**What is needed:** Reproduce the stretch of the rock music text from "This set the" through "for 44 years.", substituting "Eastern Bloc" for "Iron Curtain".

**Text:**
- - - -
In 1988 thousands of Stasi were deployed to stop them enjoying Pink Floyd and Michael Jackson, presumably because the ordinary police missed Roger Waters or thought Bad was a pale imitation of Thriller.
In an attempt to defuse the situation the authorities organised gigs in the east by Bob Dylan, Depeche Mode, Bryan Adams, Joe Cocker and Bruce Springsteen. The latter led to thousands of previously good communists singing "Born in the USA".
Then in August 1989 the Russians organised the Moscow Peace Festival. The Soviets clearly decided soft rock wasn't enough and instead booked a line up of the best Glam Metal acts in the world including Jon Bon Jovi, The Scorpions, Motley Crue and Ozzy Osborne.
All this meant that it seemed to people stuck in Eastern Europe that every in the West, and even the Russians, were having more fun than them.
This set the scene for the events that shook the world. (Hmm, so maybe Greece wasn't the only place where rock music changed things) When the wall eventually fell many present described the atmosphere as "a rock-concert" buzz.
Eight months later another rock concert, by Pink Floyd with ex-member Roger Waters, celebrated these events by playing an extended version of their Prog Rock album The Wall. The Wall was never really about the Berlin Wall. In fact I'm not entirely sure what it is about, and I don't think Roger Waters is either.
So here is my list of the top five rock songs that really were inspired by the Iron Curtain that divided Europe for 44 years.
(Click the title to listen to the song)
Well, you're sort of right. However for five centuries, as the base of the Hapsberg Emperors and as the capital of first the Holy Roman Empire and then the Austrian and Austro-Hungarian Empires, it effectively ruled Eastern Europe.
Then in 1945 it was occupied jointly by the British, Americans, French and Russians whilst the Allies tried to figure out if the country of Hitler's birth was an occupied nation or Axis power.
- - - -
**Records:**

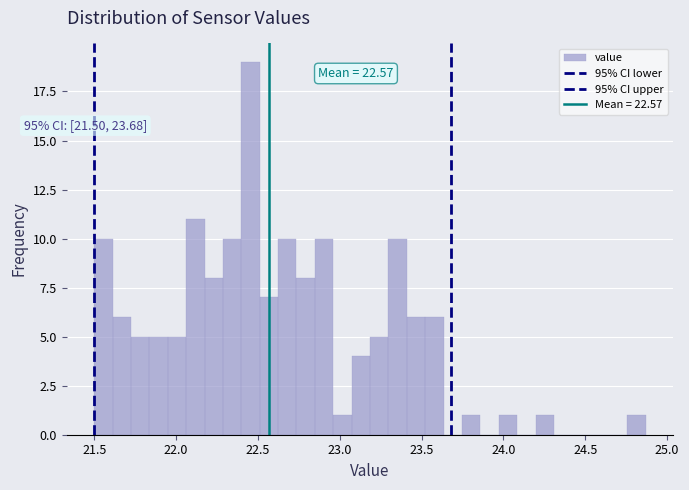

Around what value on the x-axis is the tallest bar? Give the approximate position of its centre, as read against the axis.

22.45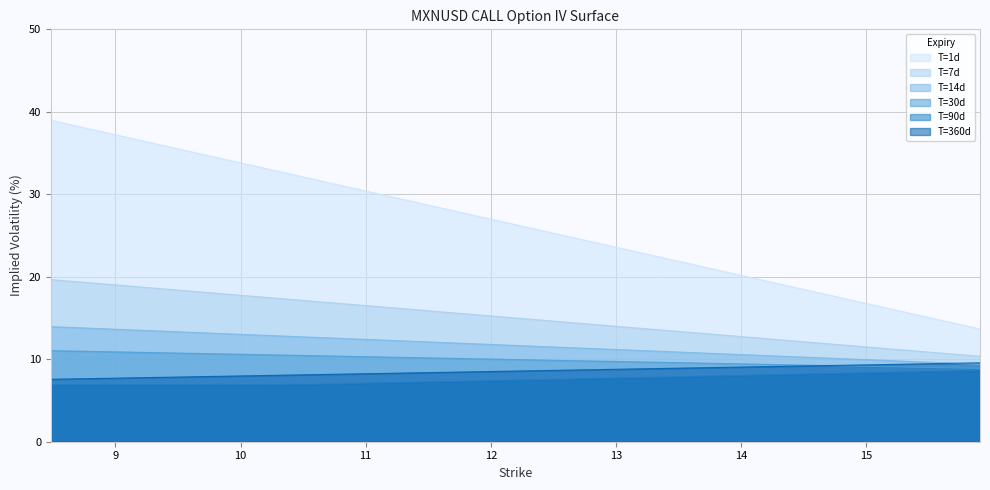

How many distinct data groups are displayed?

6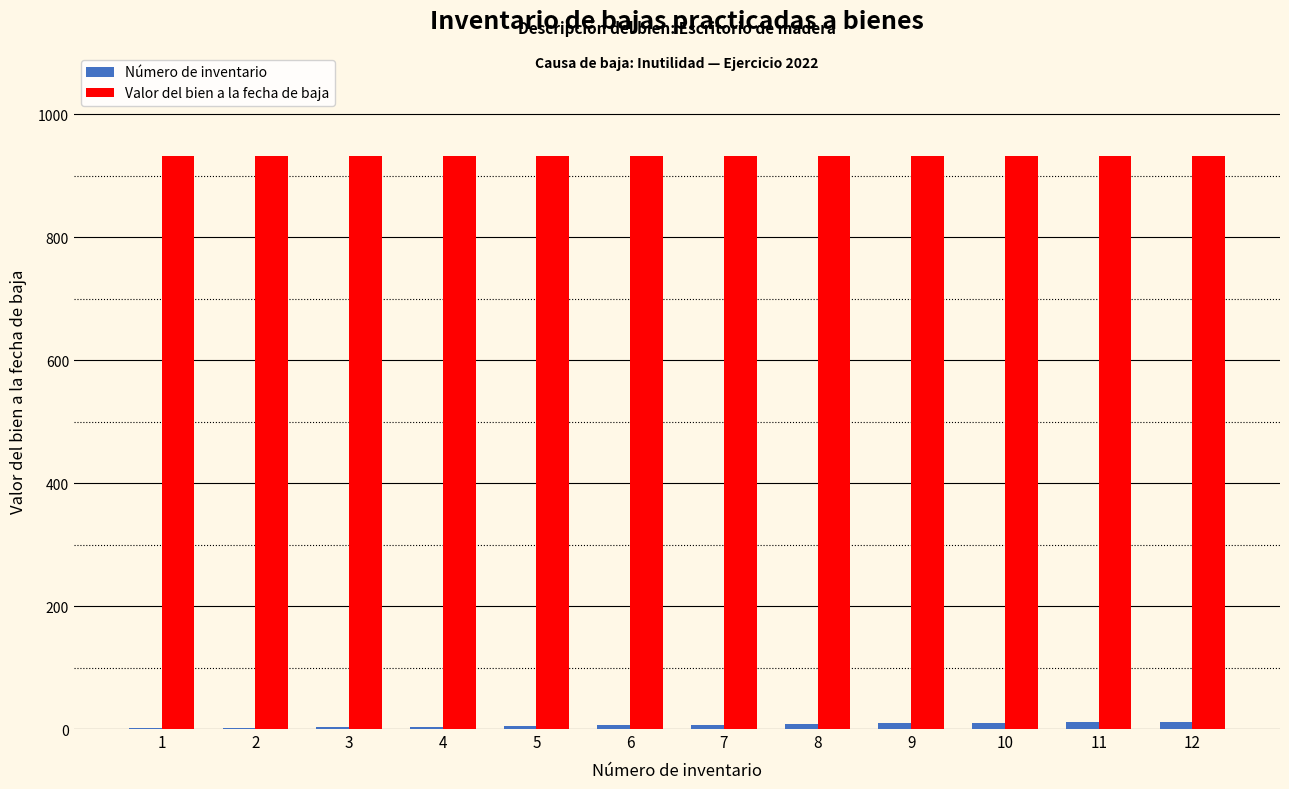

True or false: Valor del bien a la fecha de baja has a value of 932 at 4.

True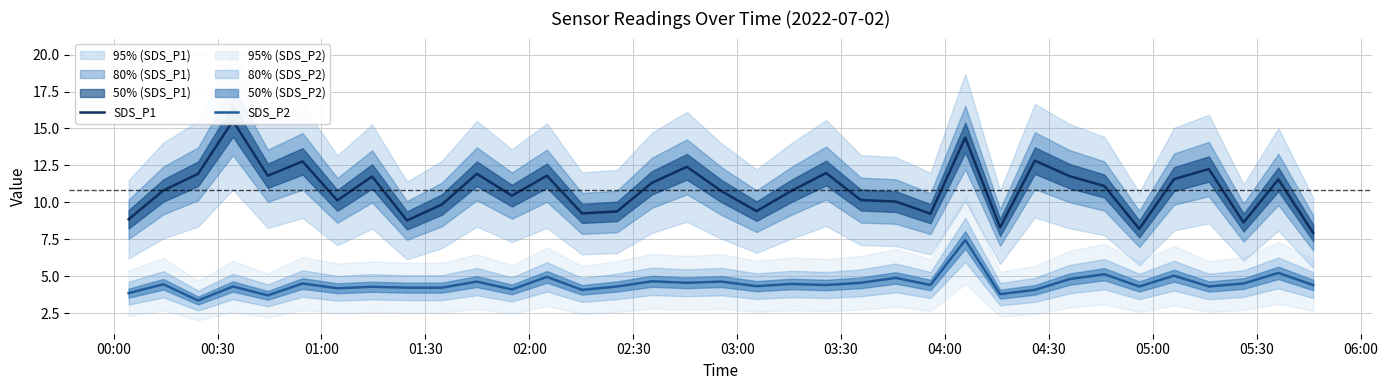

What is the minimum value for SDS_P2?

3.4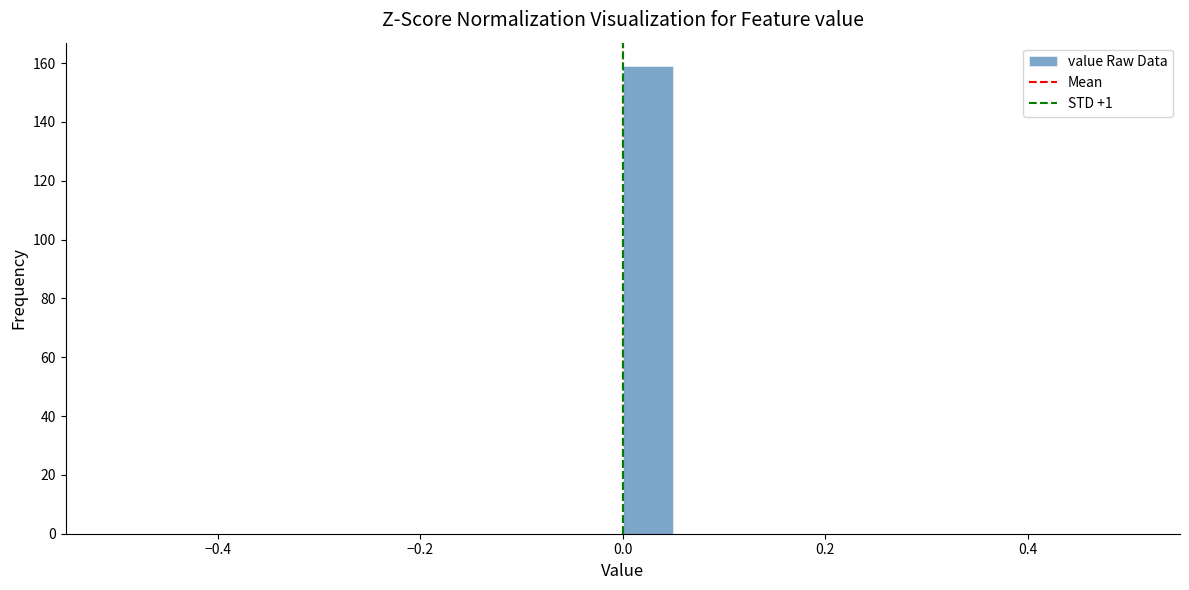

Around what value on the x-axis is the tallest bar? Give the approximate position of its centre, as read against the axis.

0.02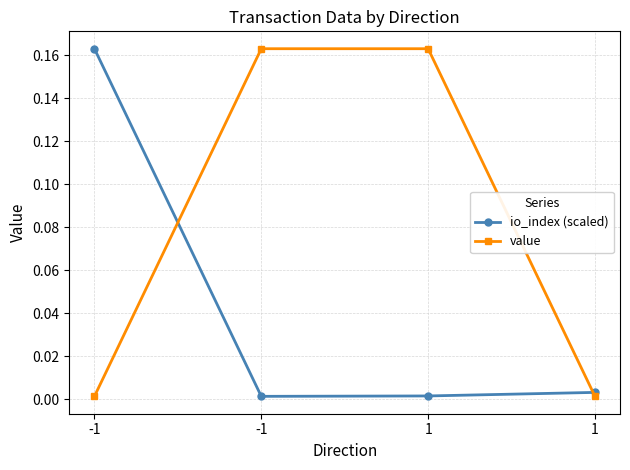

Between -1 and -1, which is larger?

-1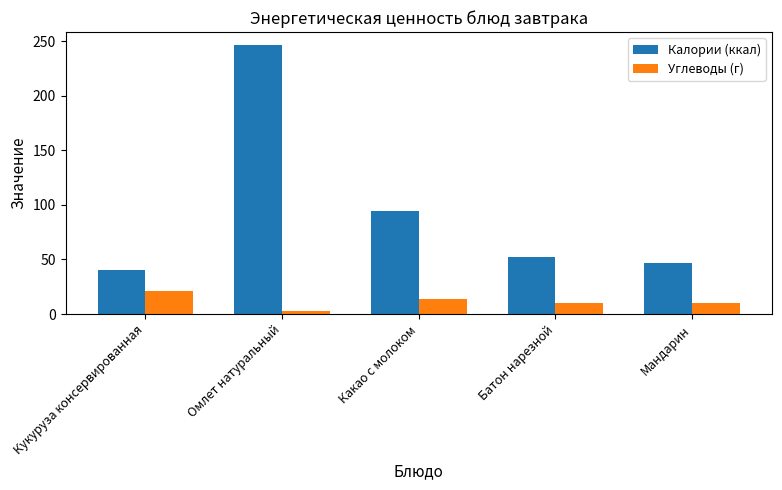

Which series has the largest range (max minus min)?

Калории (ккал)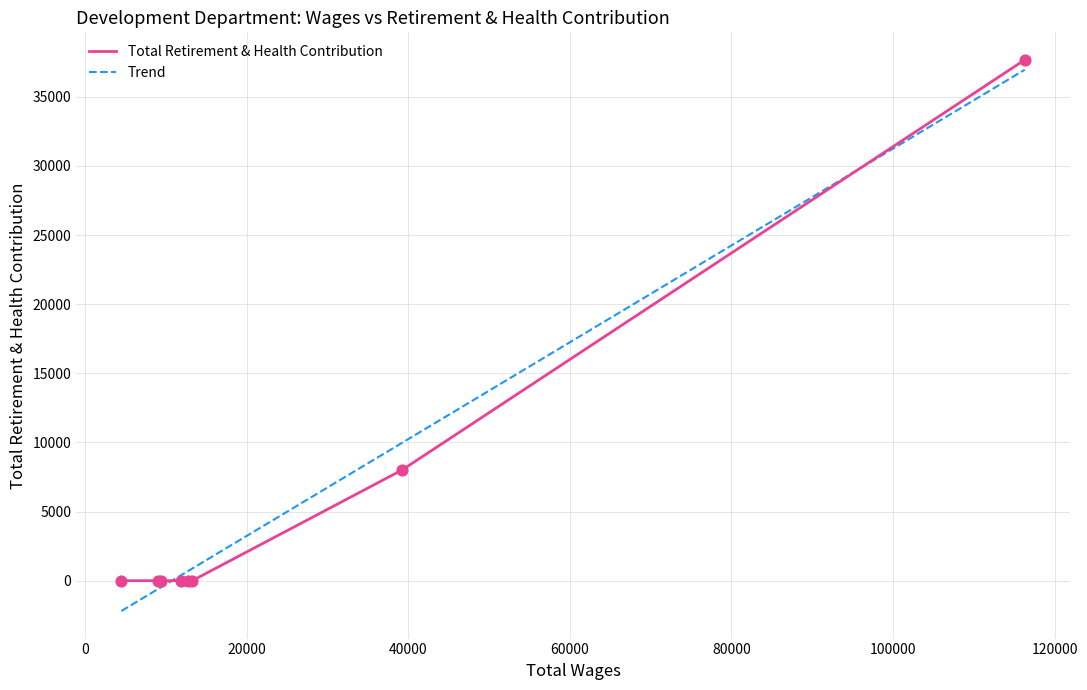

What is the change in value from 116298.0 to 39211.0?

-29671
- - - -
**Solution to the problem:**
This set the scene for the events that shook the world. (Hmm, so maybe Greece wasn't the only place where rock music changed things) When the wall eventually fell many present described the atmosphere as "a rock-concert" buzz.
Eight months later another rock concert, by Pink Floyd with ex-member Roger Waters, celebrated these events by playing an extended version of their Prog Rock album The Wall. The Wall was never really about the Berlin Wall. In fact I'm not entirely sure what it is about, and I don't think Roger Waters is either.
So here is my list of the top five rock songs that really were inspired by the Eastern Bloc that divided Europe for 44 years.